Obsidian/Schattendunkel (Jennifer L. Armentrout)

Inhalt (Carlsen Verlag):Obsidian 1: Obsidian. Schattendunkel

Als Katy vom sonnigen Florida ins graue West Virginia ziehen muss, ist sie alles andere als begeistert. In dem kleinen Nest kommt sie anfangs nicht einmal ins Internet, was für die leidenschaftliche Buchbloggerin eine Katastrophe ist. Sie beschließt, bei ihren Nachbarn zu klingeln, und lernt so den atemberaubend gut aussehenden, aber unfassbar unfreundlichen Daemon Black kennen. Was Katy jedoch nicht weiß, ist, dass genau dieser Junge, dem sie von nun an aus dem Weg zu gehen versucht, ihrem Schicksal eine ganz neue Wendung geben wird …

Alle Bände der unwiderstehlichen Bestsellerserie:

Obsidian. Schattendunkel
Onyx. Schattenschimmer
Opal. Schattenglanz
Origin. Schattenfunke
Opposition. Schattenblitz

Bewertung 4 von 5 Sternen:

Ich hatte schon länger das Gefühl um diese Reihe einfach nicht drumherum zu kommen und nun war es mal soweit. Die Idee dahinter gefällt mir ganz gut, erinnert mich an die Roswell-Serie vor etlichen Jahren. Wobei das nicht als Kritikpunkt zu verstehen ist – dafür klafft die Entwicklung doch (soweit ich mich erinnern kann) zu weit auseinander.

Ein total sympathisches Mädchen trifft auf einen wahnsinnig gutaussehenden und genauso unsympathischen Jungen. Das ist wohl der Stoff, aus dem so viele Träume sind. Denn eigentlich ist er gar kein BadBoy, sondern hat gute Gründe für seine ablehnende Haltung. Die sich hieraus entwickelnde Geschichte ist bis zum Ende spannend und hat auf jden Fall schon mal dazu geführt, dass ich Band 2 bereits hier liegen habe.
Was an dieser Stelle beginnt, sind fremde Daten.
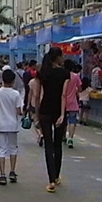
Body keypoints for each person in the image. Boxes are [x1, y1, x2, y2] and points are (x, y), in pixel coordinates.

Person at [33, 47, 69, 193]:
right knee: (58, 144)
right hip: (58, 111)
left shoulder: (42, 73)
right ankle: (57, 176)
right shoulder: (65, 73)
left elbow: (37, 96)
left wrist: (36, 114)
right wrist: (62, 114)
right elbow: (63, 95)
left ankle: (51, 180)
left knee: (48, 145)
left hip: (45, 110)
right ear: (58, 57)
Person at [0, 69, 24, 185]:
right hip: (12, 125)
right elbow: (19, 111)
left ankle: (2, 175)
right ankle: (12, 172)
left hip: (1, 125)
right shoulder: (16, 94)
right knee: (13, 148)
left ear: (2, 80)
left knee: (1, 149)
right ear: (13, 81)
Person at [62, 60, 81, 148]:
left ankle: (63, 136)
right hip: (73, 102)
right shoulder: (76, 76)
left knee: (63, 121)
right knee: (72, 121)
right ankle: (70, 138)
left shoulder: (62, 75)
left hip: (63, 102)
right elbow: (80, 88)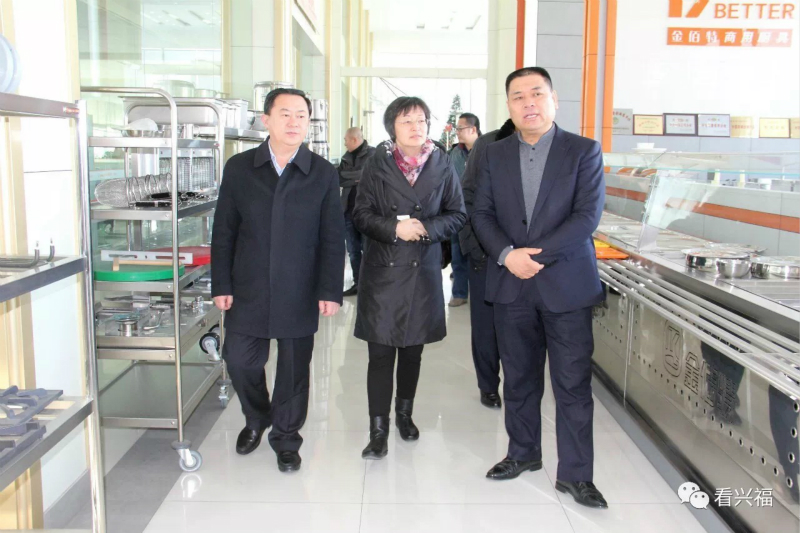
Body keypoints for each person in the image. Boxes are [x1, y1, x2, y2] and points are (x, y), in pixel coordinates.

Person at [472, 67, 608, 508]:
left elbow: (586, 217)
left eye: (536, 93)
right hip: (510, 284)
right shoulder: (493, 155)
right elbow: (481, 213)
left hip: (566, 286)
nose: (528, 102)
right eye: (518, 96)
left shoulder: (583, 151)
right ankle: (523, 453)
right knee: (519, 378)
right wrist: (506, 255)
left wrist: (533, 256)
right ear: (509, 106)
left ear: (553, 100)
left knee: (572, 384)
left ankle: (577, 475)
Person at [211, 88, 345, 473]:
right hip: (248, 285)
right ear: (266, 120)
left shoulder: (322, 172)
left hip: (300, 287)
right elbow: (224, 231)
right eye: (285, 114)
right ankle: (257, 417)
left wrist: (330, 290)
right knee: (239, 359)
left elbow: (332, 237)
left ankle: (286, 438)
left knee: (294, 370)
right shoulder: (240, 168)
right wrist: (221, 283)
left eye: (301, 115)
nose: (294, 122)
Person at [353, 96, 466, 459]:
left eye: (421, 120)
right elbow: (361, 214)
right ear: (392, 128)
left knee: (413, 351)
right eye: (407, 121)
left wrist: (425, 228)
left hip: (422, 268)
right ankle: (378, 430)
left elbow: (457, 213)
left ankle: (404, 414)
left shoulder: (442, 163)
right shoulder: (376, 163)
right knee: (380, 353)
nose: (416, 127)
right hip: (383, 271)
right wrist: (393, 229)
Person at [458, 116, 516, 409]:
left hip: (526, 256)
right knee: (485, 326)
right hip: (487, 252)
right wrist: (477, 248)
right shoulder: (488, 144)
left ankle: (518, 384)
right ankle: (488, 385)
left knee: (519, 326)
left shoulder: (550, 147)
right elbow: (467, 197)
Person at [447, 113, 481, 307]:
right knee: (457, 253)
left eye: (460, 128)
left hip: (480, 211)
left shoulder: (487, 149)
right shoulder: (455, 153)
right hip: (458, 211)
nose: (457, 132)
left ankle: (479, 294)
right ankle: (459, 293)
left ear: (473, 129)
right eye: (457, 129)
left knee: (479, 255)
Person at [338, 127, 375, 296]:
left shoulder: (373, 155)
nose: (345, 143)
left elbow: (368, 176)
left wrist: (353, 177)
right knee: (353, 251)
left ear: (354, 139)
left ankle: (371, 284)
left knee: (369, 250)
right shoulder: (346, 157)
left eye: (346, 140)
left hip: (367, 211)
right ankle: (358, 283)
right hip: (348, 211)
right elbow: (339, 178)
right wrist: (357, 178)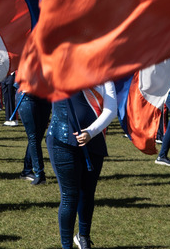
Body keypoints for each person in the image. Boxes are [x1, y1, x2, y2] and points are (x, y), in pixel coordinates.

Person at [46, 82, 117, 249]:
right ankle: (66, 245)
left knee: (87, 193)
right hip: (62, 140)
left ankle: (83, 236)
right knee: (70, 196)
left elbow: (111, 108)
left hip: (94, 140)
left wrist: (91, 132)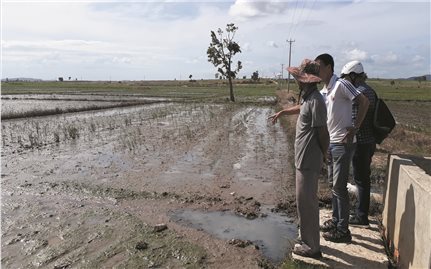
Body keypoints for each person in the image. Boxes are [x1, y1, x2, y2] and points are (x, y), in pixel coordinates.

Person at [269, 59, 329, 258]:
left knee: (307, 203)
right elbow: (301, 109)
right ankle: (308, 239)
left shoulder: (316, 101)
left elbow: (323, 133)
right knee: (303, 201)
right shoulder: (308, 98)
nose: (296, 81)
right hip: (303, 158)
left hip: (309, 159)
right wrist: (283, 111)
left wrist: (324, 154)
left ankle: (311, 247)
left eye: (298, 78)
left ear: (305, 80)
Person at [314, 53, 369, 243]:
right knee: (333, 185)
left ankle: (343, 230)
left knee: (339, 187)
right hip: (331, 144)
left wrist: (356, 127)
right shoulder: (324, 90)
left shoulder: (341, 84)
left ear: (329, 67)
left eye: (319, 67)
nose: (317, 71)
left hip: (342, 144)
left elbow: (364, 102)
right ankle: (336, 221)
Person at [340, 60, 377, 227]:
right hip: (368, 141)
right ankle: (361, 213)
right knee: (362, 178)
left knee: (361, 179)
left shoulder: (360, 93)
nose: (346, 81)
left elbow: (354, 117)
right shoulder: (370, 91)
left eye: (347, 77)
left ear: (354, 76)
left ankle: (361, 216)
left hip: (361, 143)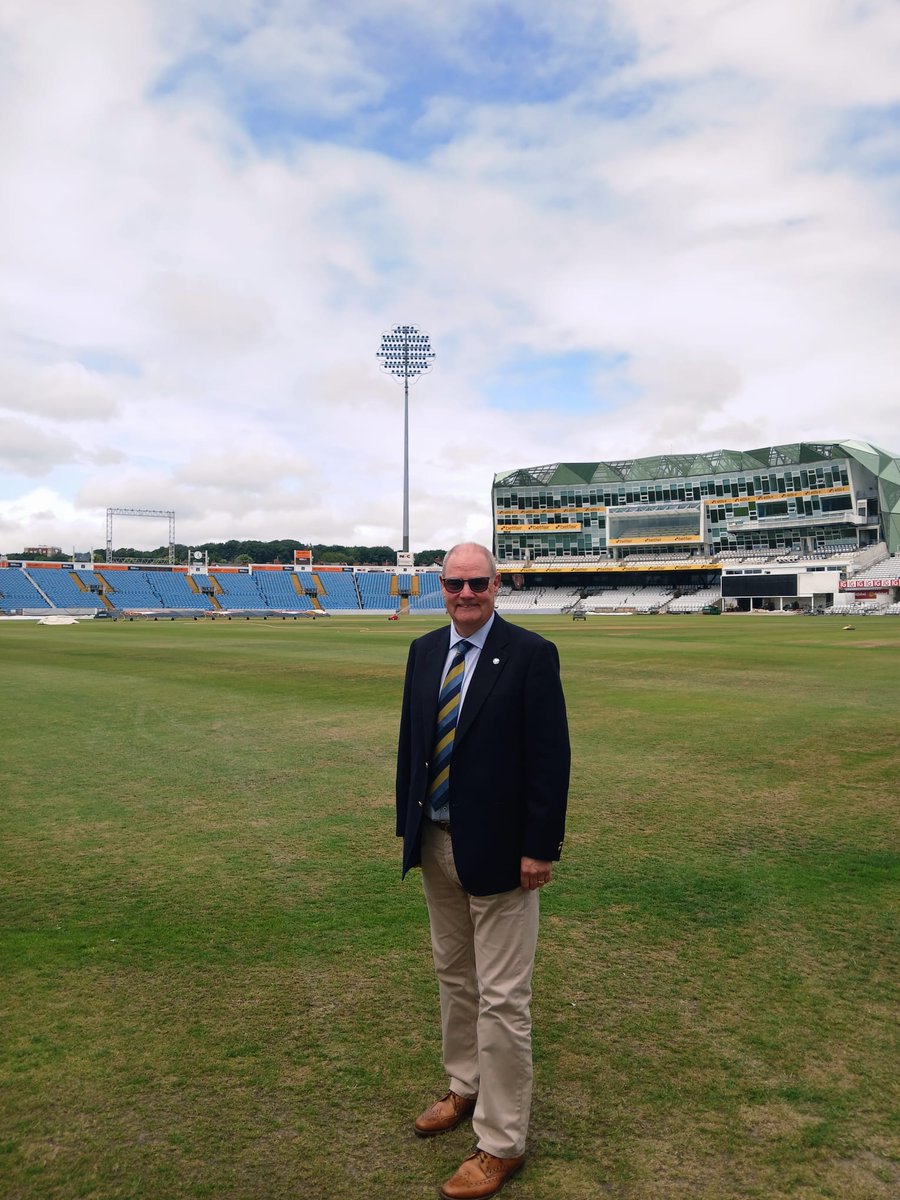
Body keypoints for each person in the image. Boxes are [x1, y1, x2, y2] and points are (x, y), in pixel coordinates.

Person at [396, 543, 570, 1200]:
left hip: (502, 854)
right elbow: (414, 747)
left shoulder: (530, 654)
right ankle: (464, 1086)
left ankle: (501, 1142)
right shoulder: (422, 651)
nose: (466, 594)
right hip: (438, 843)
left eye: (478, 583)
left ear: (497, 585)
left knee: (502, 999)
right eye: (455, 584)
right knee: (454, 977)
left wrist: (540, 847)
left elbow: (549, 759)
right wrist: (408, 830)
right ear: (439, 587)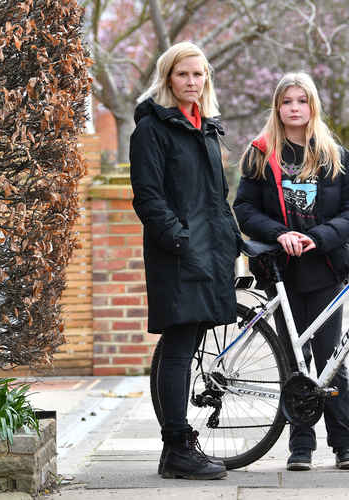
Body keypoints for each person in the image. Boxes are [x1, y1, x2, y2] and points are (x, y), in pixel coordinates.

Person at [233, 72, 349, 472]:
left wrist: (320, 237)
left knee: (330, 358)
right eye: (287, 101)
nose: (295, 108)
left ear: (313, 106)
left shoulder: (334, 155)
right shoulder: (259, 154)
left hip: (325, 269)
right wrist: (281, 234)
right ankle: (301, 446)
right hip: (281, 271)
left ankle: (344, 444)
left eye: (302, 101)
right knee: (294, 359)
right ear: (277, 107)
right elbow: (245, 209)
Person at [129, 41, 242, 480]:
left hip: (209, 253)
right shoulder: (152, 129)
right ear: (167, 78)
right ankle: (177, 448)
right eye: (183, 75)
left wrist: (234, 241)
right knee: (178, 348)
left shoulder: (207, 129)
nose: (192, 82)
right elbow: (148, 198)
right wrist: (179, 241)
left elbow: (217, 198)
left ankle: (175, 448)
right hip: (177, 255)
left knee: (186, 345)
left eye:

Die Charaktere sind für mich der Handlung entsprechend ausgewählt. Katy ist eine echte Freundin zum „Pferde stehlen“ und durchlebt im Laufe des Buchs eine interessante Entwicklung. Es ist einfach schön zu lesen, wie sie am Ende über sich hinaus wächst. Daemon ist auch eine tolle Figur – er wird erst als ein überheblicher K…brocken dargestellt, das relativiert sich im Laufe der Zeit. Ich mag die Figur, obgleich er bis zum Ende etwas unnahbar bleibt. Dee ist klasse – sie gefällt mir fast noch besser als Katy, da sie geistig etwas reifer scheint. Katy agiert manchmal etwas teeniehaft.

Der Schreibstil spricht mich durchaus an und ist absolut fesselnd. Zwischendurch gibt es auch immer mal was zu lachen/schmunzeln.

Mich stören ein wenig diese immer wiederkehrenden Passagen über den so unheimlich gut aussehenden Daemon.  Schon klar, es ist aus Katys Perspektive erzählt und sie scheint jedes Mal bei seinem Anblick förmlich dahin zu schmelzen. Das ist mir etwas zu klischeehaft. Ich muss dazu sagen, dass ich eigentlich so gar nicht mehr in die Zielgruppe gehöre, daher finde ich das ein bißchen über. Aber ansonsten wird es für mich bestimmt nicht das letzte Buch der Autorin gewesen sein – Schattenschimmer liegt ja bereits in Reichweite.